In your example, the result of 1 - (40 / 100 * 2) should be 0.2, but due to the precision limitations of floating-point numbers, the computed result may have a slight deviation and be displayed as 0.19999999999996.

If you need more accurate calculation results, you can consider using the Decimal type or rounding operations to handle the precision issues of floating-point numbers. For example, you can use the round() function to round the result:

print(round(1 - (40 / 100 * 2), 2))

This will approximate the result to two decimal places and output 0.2.

The round() function in Python is used to round a number to a specified decimal place or to the nearest whole number.

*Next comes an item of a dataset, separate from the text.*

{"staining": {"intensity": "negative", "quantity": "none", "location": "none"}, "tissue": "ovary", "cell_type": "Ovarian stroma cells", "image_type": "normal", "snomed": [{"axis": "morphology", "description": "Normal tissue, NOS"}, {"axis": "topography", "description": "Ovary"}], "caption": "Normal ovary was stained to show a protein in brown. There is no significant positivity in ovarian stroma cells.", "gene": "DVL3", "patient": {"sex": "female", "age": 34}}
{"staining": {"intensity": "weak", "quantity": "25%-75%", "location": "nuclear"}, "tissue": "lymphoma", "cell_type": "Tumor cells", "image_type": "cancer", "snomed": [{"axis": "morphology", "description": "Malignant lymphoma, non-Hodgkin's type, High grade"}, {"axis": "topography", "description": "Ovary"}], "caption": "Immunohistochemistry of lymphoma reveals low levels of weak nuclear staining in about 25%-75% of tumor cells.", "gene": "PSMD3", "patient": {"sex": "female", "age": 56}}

It takes two arguments: the number to be rounded and the number of decimal places (or zero for rounding to the nearest whole number).

Here's an example to illustrate the usage of the round() function:

num1 = 3.14159
rounded_num1 = round(num1, 2)
print(rounded_num1)

In this example, the variable num1 stores the value 3.14159. By calling round(num1, 2), we round num1 to two decimal places. The result, assigned to rounded_num1, will be 3.14. The output will be:

3.14

Similarly, if we want to round a number to the nearest whole number, we can pass 0 as the second argument:

num2 = 2.7
rounded_num2 = round(num2)
print(rounded_num2)

In this case, the variable num2 stores the value 2.7. By calling round(num2), we round num2 to the nearest whole number. The result, assigned to rounded_num2, will be 3. The output will be:

3

The round() function is useful for controlling the precision of floating-point numbers or for obtaining whole numbers when needed in your Python programs.